[Data to use — start]

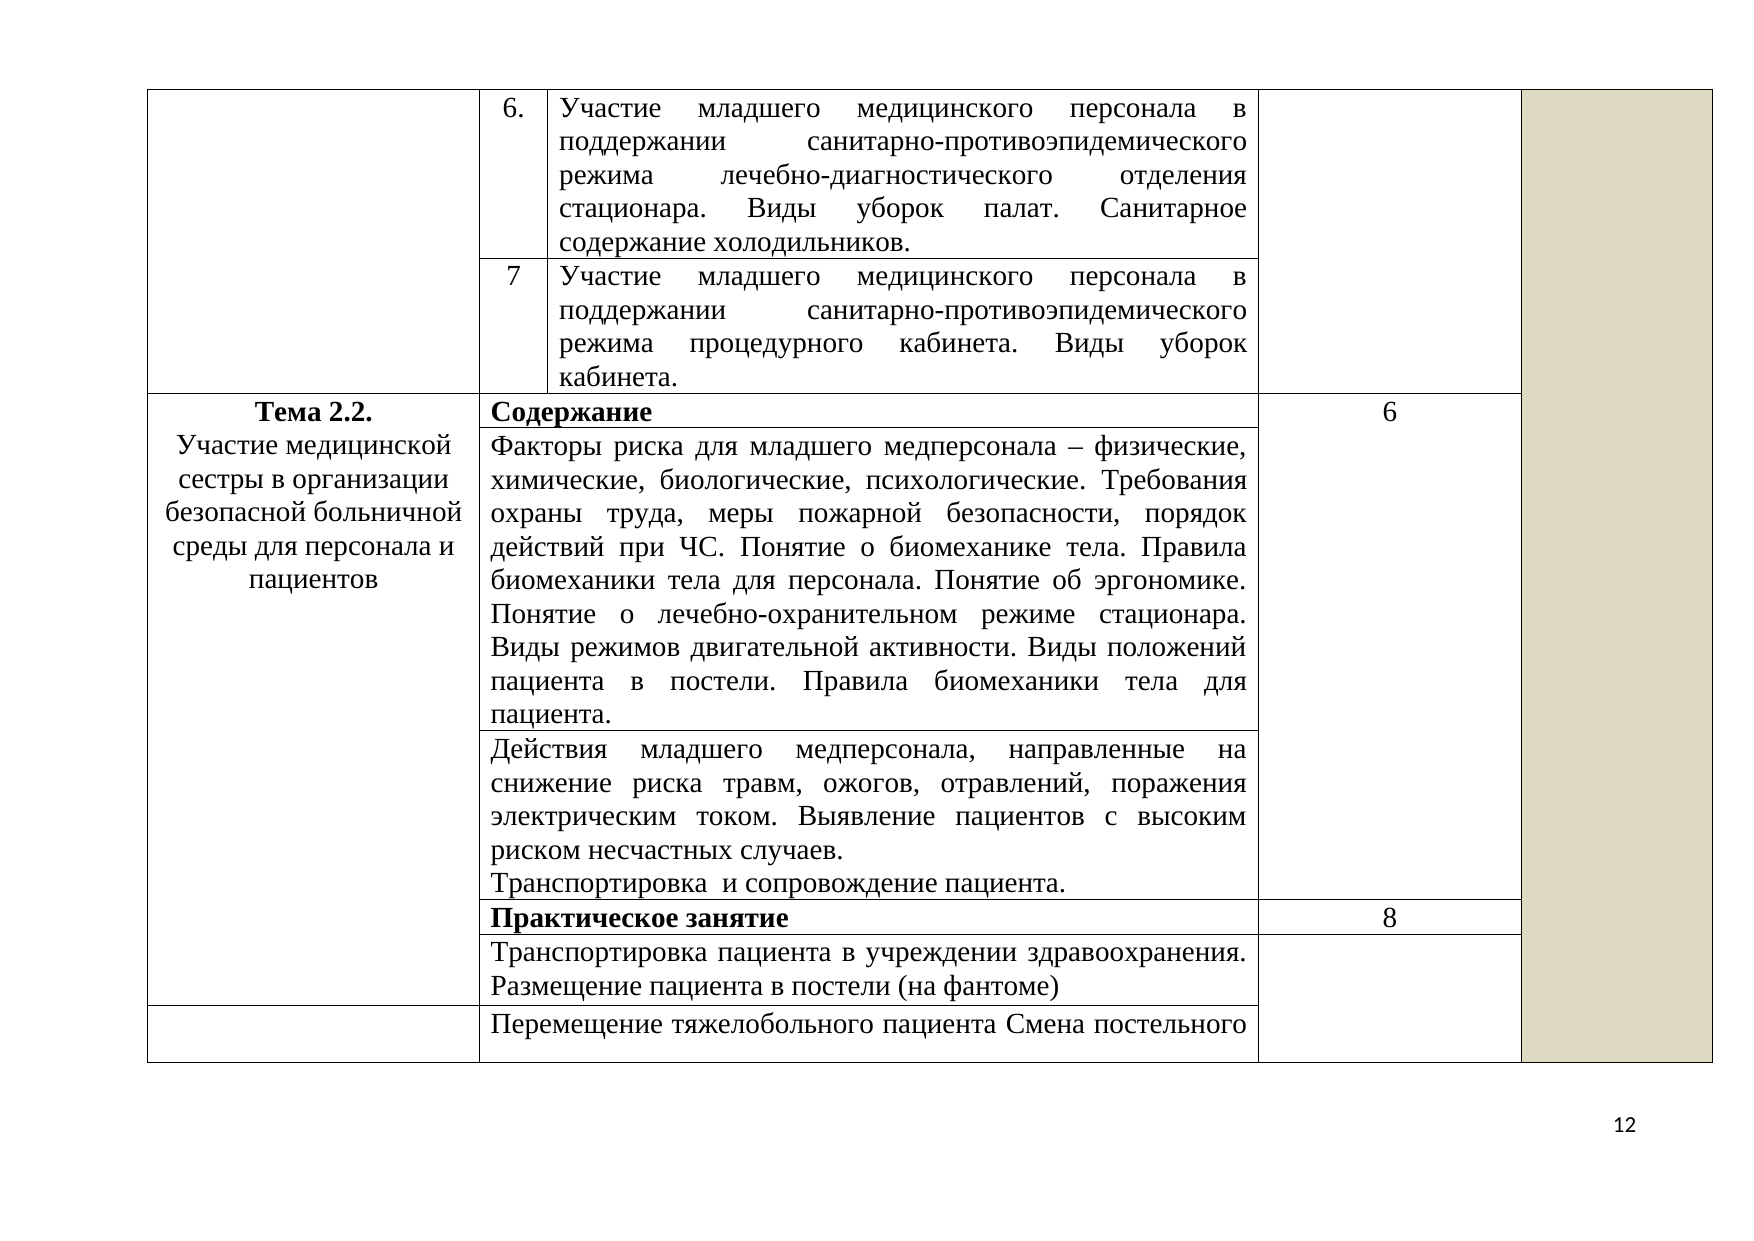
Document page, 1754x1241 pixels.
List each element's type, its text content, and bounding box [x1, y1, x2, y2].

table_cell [480, 1006, 1258, 1062]
table_cell Действия младшего медперсонала, направленные на снижение риска травм, ожогов, отравлений, поражения электрическим током. Выявление пациентов с высоким риском несчастных случаев. Транспортировка и сопровождение пациента. [480, 731, 1258, 899]
table_cell 6 [1259, 394, 1521, 899]
table_cell 7 [480, 259, 547, 393]
table_cell 8 [1259, 900, 1521, 933]
table_cell [1259, 935, 1521, 1062]
table_cell Содержание [480, 394, 1258, 427]
table_cell Факторы риска для младшего медперсонала – физические, химические, биологические, психологические. Требования охраны труда, меры пожарной безопасности, порядок действий при ЧС. Понятие о биомеханике тела. Правила биомеханики тела для персонала. Понятие об эргономике. Понятие о лечебно-охранительном режиме стационара. Виды режимов двигательной активности. Виды положений пациента в постели. Правила биомеханики тела для пациента. [480, 428, 1258, 730]
table_cell 6. [480, 90, 547, 257]
table_cell Практическое занятие [480, 900, 1258, 933]
table_cell Транспортировка пациента в учреждении здравоохранения. Размещение пациента в постели (на фантоме) [480, 935, 1258, 1005]
table_cell [148, 1006, 479, 1062]
table_cell Тема 2.2. Участие медицинской сестры в организации безопасной больничной среды для персонала и пациентов [148, 394, 479, 1005]
table_cell Участие младшего медицинского персонала в поддержании санитарно-противоэпидемического режима лечебно-диагностического отделения стационара. Виды уборок палат. Санитарное содержание холодильников. [548, 90, 1258, 257]
table_cell Участие младшего медицинского персонала в поддержании санитарно-противоэпидемического режима процедурного кабинета. Виды уборок кабинета. [548, 259, 1258, 393]
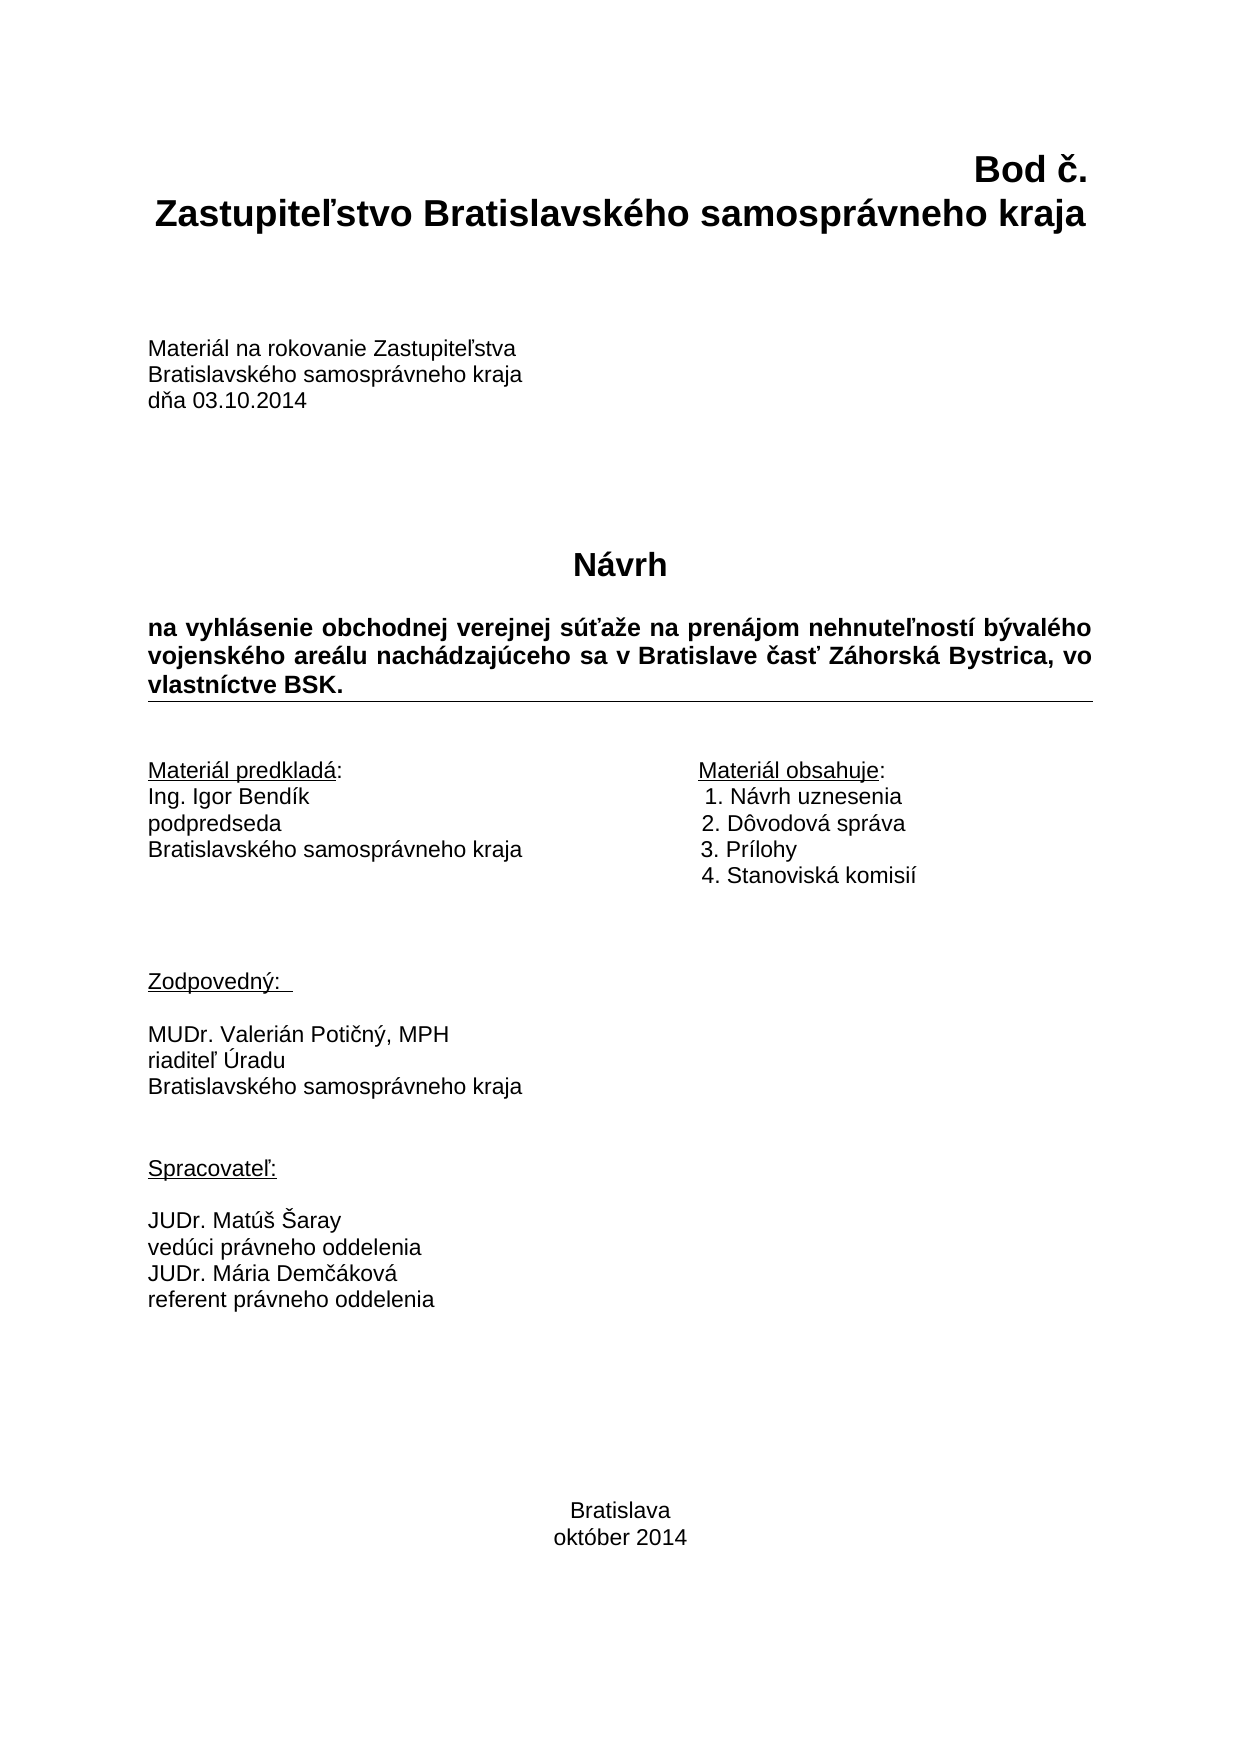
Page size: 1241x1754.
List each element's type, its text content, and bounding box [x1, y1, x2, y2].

[Data to use — finish]

### Exercise requirements:
Your reply must contain each entry exactly as written and no pictures.

### Task result:
Document page, 1754x1241 pixels.
List each element's type, its text content, and bounding box [x1, y1, x2, y2].

table_cell [480, 1006, 1258, 1062]
table_cell Действия младшего медперсонала, направленные на снижение риска травм, ожогов, отравлений, поражения электрическим током. Выявление пациентов с высоким риском несчастных случаев. Транспортировка и сопровождение пациента. [480, 731, 1258, 899]
table_cell 6 [1259, 394, 1521, 899]
table_cell 7 [480, 259, 547, 393]
table_cell 8 [1259, 900, 1521, 933]
table_cell [1259, 935, 1521, 1062]
table_cell Содержание [480, 394, 1258, 427]
table_cell Факторы риска для младшего медперсонала – физические, химические, биологические, психологические. Требования охраны труда, меры пожарной безопасности, порядок действий при ЧС. Понятие о биомеханике тела. Правила биомеханики тела для персонала. Понятие об эргономике. Понятие о лечебно-охранительном режиме стационара. Виды режимов двигательной активности. Виды положений пациента в постели. Правила биомеханики тела для пациента. [480, 428, 1258, 730]
table_cell 6. [480, 90, 547, 257]
table_cell Практическое занятие [480, 900, 1258, 933]
table_cell Транспортировка пациента в учреждении здравоохранения. Размещение пациента в постели (на фантоме) [480, 935, 1258, 1005]
table_cell [148, 1006, 479, 1062]
table_cell Тема 2.2. Участие медицинской сестры в организации безопасной больничной среды для персонала и пациентов [148, 394, 479, 1005]
table_cell Участие младшего медицинского персонала в поддержании санитарно-противоэпидемического режима лечебно-диагностического отделения стационара. Виды уборок палат. Санитарное содержание холодильников. [548, 90, 1258, 257]
table_cell Участие младшего медицинского персонала в поддержании санитарно-противоэпидемического режима процедурного кабинета. Виды уборок кабинета. [548, 259, 1258, 393]
Page size: 1241x1754.
List each element's type, its text content, and bounding box [x1, y1, x2, y2].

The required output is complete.